Damn it, her sinuses burned. She concentrated on her milk shake to hide emotions that embarrassed her.
Had her father felt that way about her, at least in the beginning? Had her first smile filled him with tenderness? Things had gone wrong, but she’d like to think he had loved her.
And Diaz… Why in heck did she turn to mush just because his eyes softened every time he mentioned his kids? Yeah, okay. It was a nice quality in a man. She was starting to think his ex-wife was an idiot. But she was not looking for a husband. Even if she had been, Juan Diaz wouldn’t be on her list. So she really, really needed to stop with the knees-buckling, heart-swelling thing.
“Yeah, maybe someday,” she mumbled.
He was looking at her in a way that made her shift on the hard plastic seat. “I’ll bet you were a tomboy. I can see you. Baseball cap turned backward, sneakers, knees ripped out on your jeans. Not taking any crap from the boys.”

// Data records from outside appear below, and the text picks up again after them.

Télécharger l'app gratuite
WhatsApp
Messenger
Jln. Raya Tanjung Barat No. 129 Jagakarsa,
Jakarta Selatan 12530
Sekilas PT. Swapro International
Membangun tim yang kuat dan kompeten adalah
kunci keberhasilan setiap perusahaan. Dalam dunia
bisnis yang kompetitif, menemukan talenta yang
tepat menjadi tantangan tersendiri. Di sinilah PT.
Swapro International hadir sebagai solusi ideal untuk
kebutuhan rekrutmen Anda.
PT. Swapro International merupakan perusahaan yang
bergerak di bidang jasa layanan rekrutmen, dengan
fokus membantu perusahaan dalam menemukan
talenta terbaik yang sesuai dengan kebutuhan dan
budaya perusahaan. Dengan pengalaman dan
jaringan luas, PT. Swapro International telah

He was right on, but she’d been like that because somehow, some way, she’d always known Daddy didn’t really want a little girl. He wanted a little boy.
Until she’d turned sixteen and suddenly in his eyes she was supposed to be a girl—she sure as hell was never going to measure up as a son. Why wasn’t she a beauty he could brag about to his friends? He’d have liked to make jokes about fighting off the boys, but it was painfully obvious to him and Ann both that no boys were interested. And she was still struggling to be that little girl in ripped jeans who didn’t take any crap from the boys.
“Got it in one.” She wadded up her garbage even though she hadn’t finished her fries. “Can we go?”
Something flickered in Diaz’s dark brown eyes, but he only nodded. “I’m done.”